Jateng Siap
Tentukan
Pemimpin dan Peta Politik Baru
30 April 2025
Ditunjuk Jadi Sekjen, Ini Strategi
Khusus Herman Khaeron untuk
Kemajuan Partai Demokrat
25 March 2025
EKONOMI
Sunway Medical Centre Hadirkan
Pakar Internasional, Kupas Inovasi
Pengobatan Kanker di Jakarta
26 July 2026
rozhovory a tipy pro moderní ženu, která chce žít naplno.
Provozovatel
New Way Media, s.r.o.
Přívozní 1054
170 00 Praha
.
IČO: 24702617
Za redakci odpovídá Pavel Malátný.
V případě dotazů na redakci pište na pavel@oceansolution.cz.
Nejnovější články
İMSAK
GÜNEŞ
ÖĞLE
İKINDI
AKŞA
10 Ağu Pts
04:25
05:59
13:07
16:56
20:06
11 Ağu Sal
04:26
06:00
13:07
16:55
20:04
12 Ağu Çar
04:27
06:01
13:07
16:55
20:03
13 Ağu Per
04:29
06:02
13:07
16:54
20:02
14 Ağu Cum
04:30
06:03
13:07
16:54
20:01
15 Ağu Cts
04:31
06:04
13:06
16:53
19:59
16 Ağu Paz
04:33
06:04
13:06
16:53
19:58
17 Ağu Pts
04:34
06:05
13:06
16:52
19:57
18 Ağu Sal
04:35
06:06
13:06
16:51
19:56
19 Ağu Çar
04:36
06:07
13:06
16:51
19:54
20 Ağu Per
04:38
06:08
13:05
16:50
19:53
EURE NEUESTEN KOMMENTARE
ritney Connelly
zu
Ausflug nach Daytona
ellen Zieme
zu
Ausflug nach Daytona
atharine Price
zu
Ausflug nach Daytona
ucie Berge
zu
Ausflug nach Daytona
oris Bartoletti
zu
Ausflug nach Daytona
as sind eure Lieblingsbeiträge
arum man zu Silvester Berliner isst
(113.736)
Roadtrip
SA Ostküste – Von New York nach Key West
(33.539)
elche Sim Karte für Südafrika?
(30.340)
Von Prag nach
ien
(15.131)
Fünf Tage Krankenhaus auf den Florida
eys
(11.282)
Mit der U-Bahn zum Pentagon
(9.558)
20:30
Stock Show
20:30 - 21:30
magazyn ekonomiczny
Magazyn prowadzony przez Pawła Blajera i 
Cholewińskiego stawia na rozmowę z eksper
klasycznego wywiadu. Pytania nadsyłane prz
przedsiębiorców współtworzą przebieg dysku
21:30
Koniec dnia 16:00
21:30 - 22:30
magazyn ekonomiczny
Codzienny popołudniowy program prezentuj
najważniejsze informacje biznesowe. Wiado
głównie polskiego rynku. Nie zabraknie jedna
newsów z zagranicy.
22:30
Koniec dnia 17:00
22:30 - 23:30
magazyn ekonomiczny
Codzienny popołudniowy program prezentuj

====================

All records shown above need to be written out again verbatim.

:: SOLUTION FOR THIS EXERCISE ::
Jateng Siap
Tentukan
Pemimpin dan Peta Politik Baru
30 April 2025
Ditunjuk Jadi Sekjen, Ini Strategi
Khusus Herman Khaeron untuk
Kemajuan Partai Demokrat
25 March 2025
EKONOMI
Sunway Medical Centre Hadirkan
Pakar Internasional, Kupas Inovasi
Pengobatan Kanker di Jakarta
26 July 2026
rozhovory a tipy pro moderní ženu, která chce žít naplno.
Provozovatel
New Way Media, s.r.o.
Přívozní 1054
170 00 Praha
.
IČO: 24702617
Za redakci odpovídá Pavel Malátný.
V případě dotazů na redakci pište na pavel@oceansolution.cz.
Nejnovější články
İMSAK
GÜNEŞ
ÖĞLE
İKINDI
AKŞA
10 Ağu Pts
04:25
05:59
13:07
16:56
20:06
11 Ağu Sal
04:26
06:00
13:07
16:55
20:04
12 Ağu Çar
04:27
06:01
13:07
16:55
20:03
13 Ağu Per
04:29
06:02
13:07
16:54
20:02
14 Ağu Cum
04:30
06:03
13:07
16:54
20:01
15 Ağu Cts
04:31
06:04
13:06
16:53
19:59
16 Ağu Paz
04:33
06:04
13:06
16:53
19:58
17 Ağu Pts
04:34
06:05
13:06
16:52
19:57
18 Ağu Sal
04:35
06:06
13:06
16:51
19:56
19 Ağu Çar
04:36
06:07
13:06
16:51
19:54
20 Ağu Per
04:38
06:08
13:05
16:50
19:53
EURE NEUESTEN KOMMENTARE
ritney Connelly
zu
Ausflug nach Daytona
ellen Zieme
zu
Ausflug nach Daytona
atharine Price
zu
Ausflug nach Daytona
ucie Berge
zu
Ausflug nach Daytona
oris Bartoletti
zu
Ausflug nach Daytona
as sind eure Lieblingsbeiträge
arum man zu Silvester Berliner isst
(113.736)
Roadtrip
SA Ostküste – Von New York nach Key West
(33.539)
elche Sim Karte für Südafrika?
(30.340)
Von Prag nach
ien
(15.131)
Fünf Tage Krankenhaus auf den Florida
eys
(11.282)
Mit der U-Bahn zum Pentagon
(9.558)
20:30
Stock Show
20:30 - 21:30
magazyn ekonomiczny
Magazyn prowadzony przez Pawła Blajera i 
Cholewińskiego stawia na rozmowę z eksper
klasycznego wywiadu. Pytania nadsyłane prz
przedsiębiorców współtworzą przebieg dysku
21:30
Koniec dnia 16:00
21:30 - 22:30
magazyn ekonomiczny
Codzienny popołudniowy program prezentuj
najważniejsze informacje biznesowe. Wiado
głównie polskiego rynku. Nie zabraknie jedna
newsów z zagranicy.
22:30
Koniec dnia 17:00
22:30 - 23:30
magazyn ekonomiczny
Codzienny popołudniowy program prezentuj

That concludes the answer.